Soaring gas and food prices, a slumping housing market and a falling stock market have depressed consumer confidence, raising fears that shoppers will pull back even more in the critical months ahead.

Consumer spending accounting for two-thirds of U.S. economic activity. While Americans have cut back on nonessentials like clothing, spending has remained fairly resilient despite their darkening mood. But once the short-term benefits of the federal stimulus checks fade, shoppers might retrench further — possibly tipping the economy into a recession.

"It makes us nervous," said Brooklyn resident Deanna Zammit of all the bad economic news. The freelance writer, who purchased a condo a year ago in Brooklyn with her husband John Miller, a product designer at an Internet software firm, said they are secure in their jobs, but that the slowing economy and inflationary pressures have forced them to pare down.

"I'm not going shopping at Macy's, and I am not buying any more summer clothes," Zammit said. "Food and gas prices are stinging us, and I am watching where things go."

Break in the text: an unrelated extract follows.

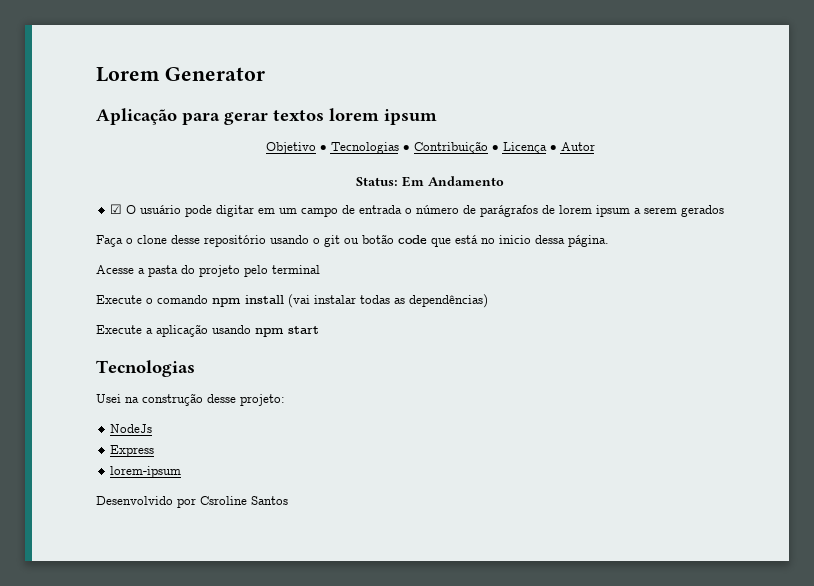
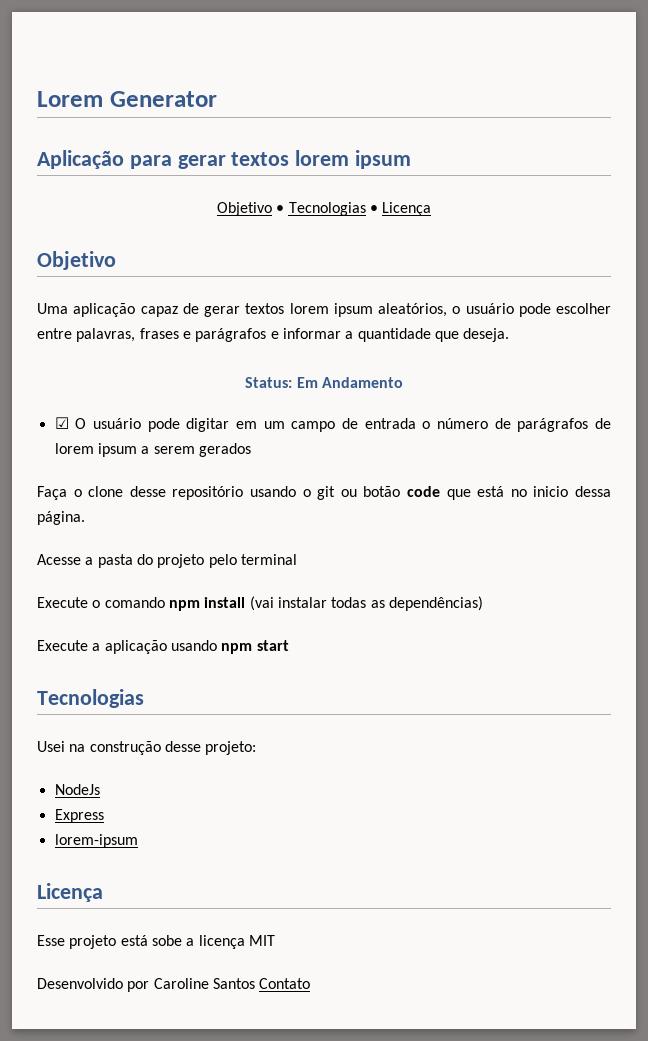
[413,141,595,154] Contribuição • Licença • Autor -> [382,202,432,216] [37,251,116,270] [37,303,611,317] [37,328,510,342] Licença // Objetivo // Uma aplicação capaz de gerar textos lorem ipsum aleatórios, o usuário pode escolher entre palavras, frases e parágrafos e informar a quantidade que deseja.
(182, 472) none -> [37,883,103,902] [37,935,275,949] // Licença // Esse projeto está sobe a licença MIT
[200,496,288,505] Csroline Santos -> [153,978,311,989] Caroline Santos Contato

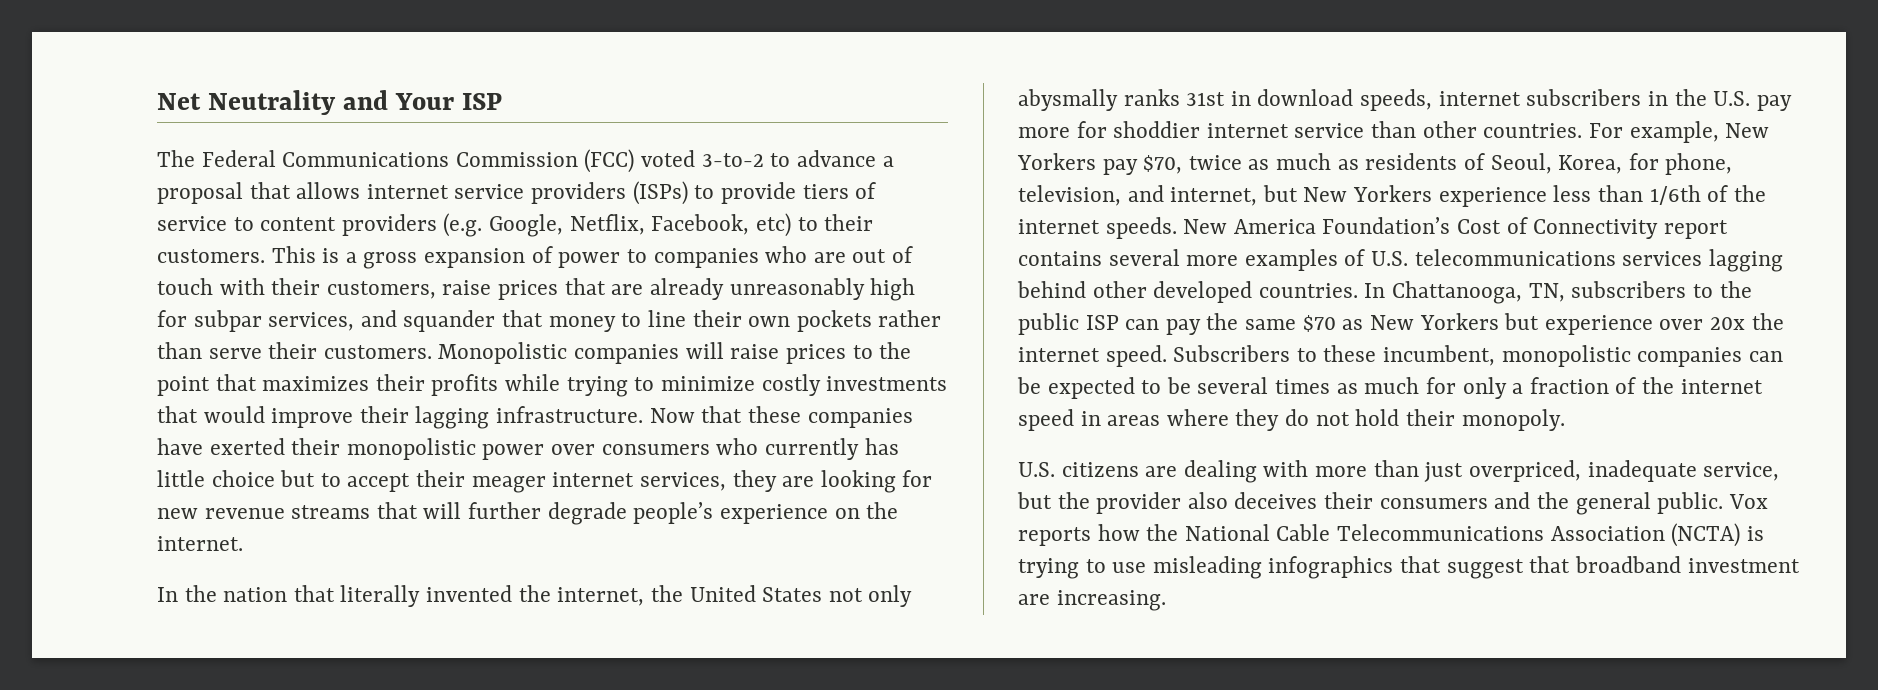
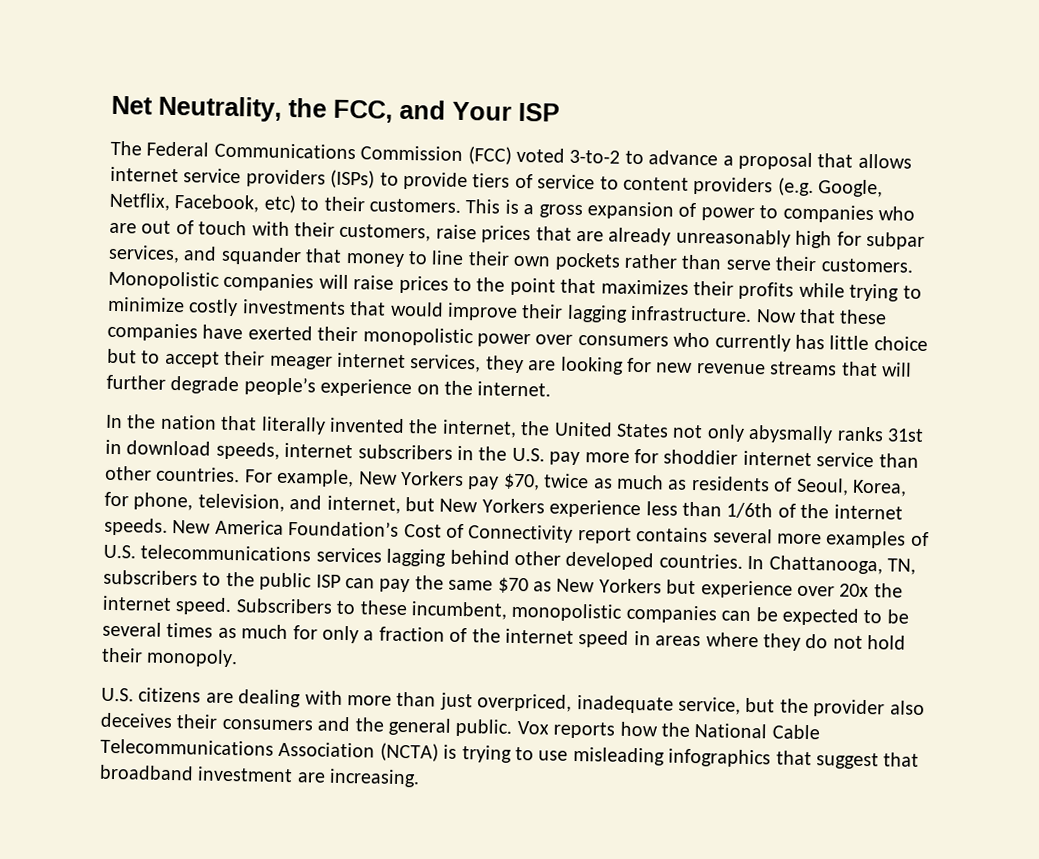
[208,90,337,115] Neutrality -> [158,95,393,123] Neutrality, the FCC,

Two downbeat reports released Tuesday — one on consumer confidence, the other on the housing market — show shoppers are under increasing strain. The Conference Board's Confidence Index fell for the sixth month in a row to the lowest level in 16 years, while the measure that assesses how well consumers expect the economy to fare over the next six months dropped to the lowest point since the private research group began doing the surveys in 1967. Shoppers are anxious enough that fewer of them plan to buy big-ticket items like TVs and appliances, according to the Conference Board report — a bad omen for Christmas giving.

Another set of reports — the Standard & Poor's/Case-Shiller home price indices and the Office of Federal Housing Enterprise Oversight index — showed record year-over-year drops in April, a signal that the housing slump is not only deepening, but encompassing markets that were once holding their own.

Meanwhile, American Express warned Wednesday that the consumer credit situation is worsening faster in June than it had anticipated, as the U.S. economy continues to falter.

"People are feeling poorer and that means less spending. ... The holiday season will be bad — if not worse than the last year," said Bernard Baumohl, managing director at the Economic Outlook Group LLC.

Baumohl added that while consumer confidence and spending don't move in tandem on a month-to-month basis, he believes that the persistent and precipitous fall in confidence will affect spending within three to nine months.

After sluggish sales last year, stores started seeing a boost in recent weeks from the rebate checks — but those benefits are expected to evaporate.

Lynn Franco, director of the Conference Board's Consumer Research Center, said the holiday period doesn't "look too good" at the moment. "There will be a lot of heavy incentives" to get people to shop, she said.

Reacting to the malaise, retailers are paring back expansion plans and closing stores. J.C. Penney Co. announced Wednesday that it will now open only 20 new or relocated stores in 2009, down from 36 announced in April, and previous plans for 50.

Shoppers should also expect to see more focused holiday offerings as stores cut back on inventory. Dan Hess, CEO of research firm Merchant Forecast, estimates that retailers are paring back autumn orders by 15 percent from a year ago.